What is required: Could you report every line of the listing below that holds the word "upstream"?

Given data below:

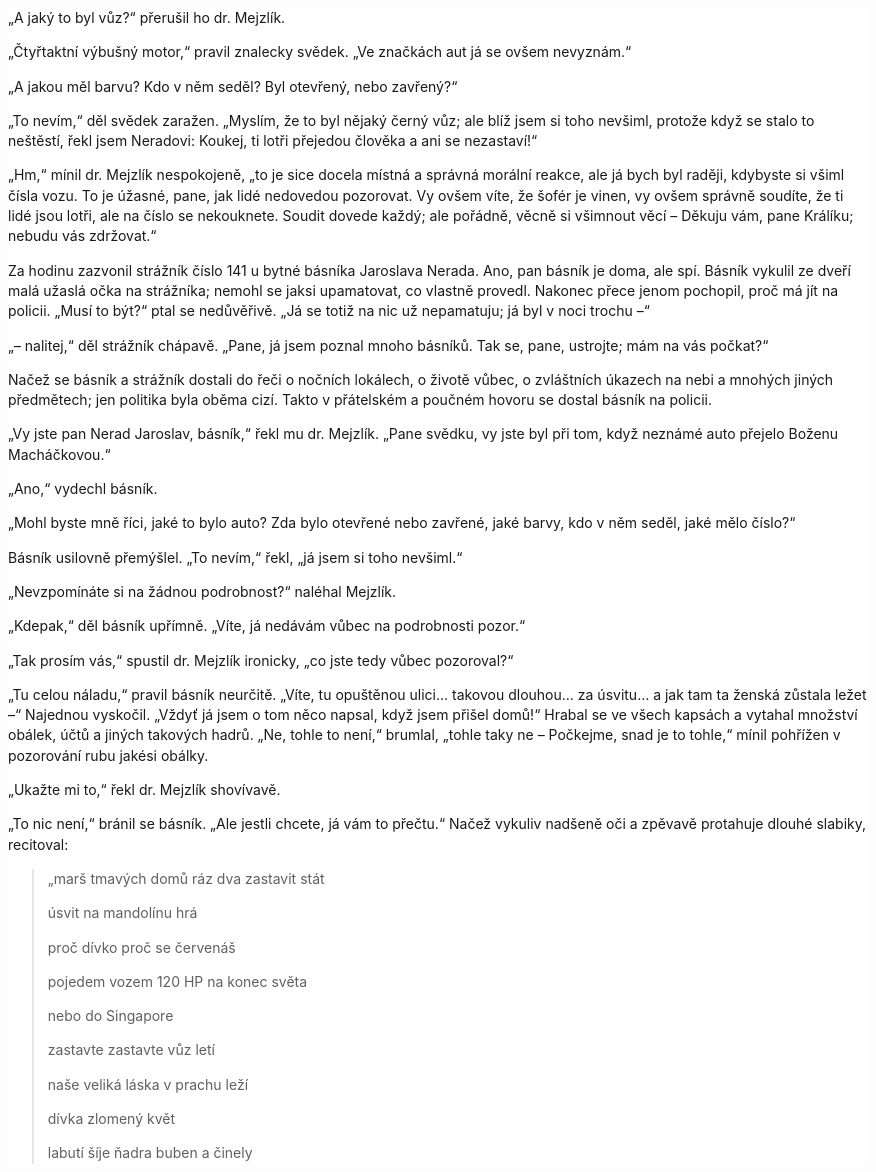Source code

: „A jaký to byl vůz?“ přerušil ho dr. Mejzlík.

„Čtyřtaktní výbušný motor,“ pravil znalecky svědek. „Ve značkách aut já se ovšem nevyznám.“

„A jakou měl barvu? Kdo v něm seděl? Byl otevřený, nebo zavřený?“

„To nevím,“ děl svědek zaražen. „Myslím, že to byl nějaký černý vůz; ale blíž jsem si toho nevšiml, protože když se stalo to neštěstí, řekl jsem Neradovi: Koukej, ti lotři přejedou člověka a ani se nezastaví!“

„Hm,“ mínil dr. Mejzlík nespokojeně, „to je sice docela místná a správná morální reakce, ale já bych byl raději, kdybyste si všiml čísla vozu. To je úžasné, pane, jak lidé nedovedou pozorovat. Vy ovšem víte, že šofér je vinen, vy ovšem správně soudíte, že ti lidé jsou lotři, ale na číslo se nekouknete. Soudit dovede každý; ale pořádně, věcně si všimnout věcí – Děkuju vám, pane Králíku; nebudu vás zdržovat.“

Za hodinu zazvonil strážník číslo 141 u bytné básníka Jaroslava Nerada. Ano, pan básník je doma, ale spí. Básník vykulil ze dveří malá užaslá očka na strážníka; nemohl se jaksi upamatovat, co vlastně provedl. Nakonec přece jenom pochopil, proč má jít na policii. „Musí to být?“ ptal se nedůvěřivě. „Já se totiž na nic už nepamatuju; já byl v noci trochu –“

„– nalitej,“ děl strážník chápavě. „Pane, já jsem poznal mnoho básníků. Tak se, pane, ustrojte; mám na vás počkat?“

Načež se básník a strážník dostali do řeči o nočních lokálech, o životě vůbec, o zvláštních úkazech na nebi a mnohých jiných předmětech; jen politika byla oběma cizí. Takto v přátelském a poučném hovoru se dostal básník na policii.

„Vy jste pan Nerad Jaroslav, básník,“ řekl mu dr. Mejzlík. „Pane svědku, vy jste byl při tom, když neznámé auto přejelo Boženu Macháčkovou.“

„Ano,“ vydechl básník.

„Mohl byste mně říci, jaké to bylo auto? Zda bylo otevřené nebo zavřené, jaké barvy, kdo v něm seděl, jaké mělo číslo?“

Básník usilovně přemýšlel. „To nevím,“ řekl, „já jsem si toho nevšiml.“

„Nevzpomínáte si na žádnou podrobnost?“ naléhal Mejzlík.

„Kdepak,“ děl básník upřímně. „Víte, já nedávám vůbec na podrobnosti pozor.“

„Tak prosím vás,“ spustil dr. Mejzlík ironicky, „co jste tedy vůbec pozoroval?“

„Tu celou náladu,“ pravil básník neurčitě. „Víte, tu opuštěnou ulici… takovou dlouhou… za úsvitu… a jak tam ta ženská zůstala ležet –“ Najednou vyskočil. „Vždyť já jsem o tom něco napsal, když jsem přišel domů!“ Hrabal se ve všech kapsách a vytahal množství obálek, účtů a jiných takových hadrů. „Ne, tohle to není,“ brumlal, „tohle taky ne – Počkejme, snad je to tohle,“ mínil pohřížen v pozorování rubu jakési obálky.

„Ukažte mi to,“ řekl dr. Mejzlík shovívavě.

„To nic není,“ bránil se básník. „Ale jestli chcete, já vám to přečtu.“ Načež vykuliv nadšeně oči a zpěvavě protahuje dlouhé slabiky, recitoval:

> „marš tmavých domů ráz dva zastavit stát
> 
> úsvit na mandolínu hrá
> 
> proč dívko proč se červenáš
> 
> pojedem vozem 120 HP na konec světa
> 
> nebo do Singapore
> 
> zastavte zastavte vůz letí
> 
> naše veliká láska v prachu leží
> 
> dívka zlomený květ
> 
> labutí šíje ňadra buben a činely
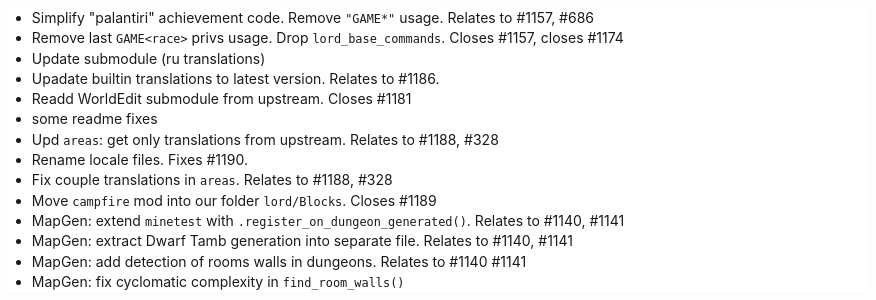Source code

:    - Simplify "palantiri" achievement code. Remove `"GAME*"` usage. Relates to #1157, #686
   - Remove last `GAME<race>` privs usage. Drop `lord_base_commands`. Closes #1157, closes #1174
   - Update  submodule (ru translations)
   - Upadate builtin translations to latest version. Relates to #1186.
   - Readd WorldEdit submodule from upstream. Closes #1181
   - some readme fixes
   - Upd `areas`: get only translations from upstream. Relates to #1188, #328
   - Rename locale files. Fixes #1190.
   - Fix couple translations in `areas`. Relates to #1188, #328
   - Move `campfire` mod into our folder `lord/Blocks`. Closes #1189
   - MapGen: extend `minetest` with `.register_on_dungeon_generated()`. Relates to #1140, #1141
   - MapGen: extract Dwarf Tamb generation into separate file. Relates to #1140, #1141
   - MapGen: add detection of rooms walls in dungeons. Relates to #1140 #1141
   - MapGen: fix cyclomatic complexity in `find_room_walls()`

End of Given data.

Answer to this problem:
   - Readd WorldEdit submodule from upstream. Closes #1181
   - Upd `areas`: get only translations from upstream. Relates to #1188, #328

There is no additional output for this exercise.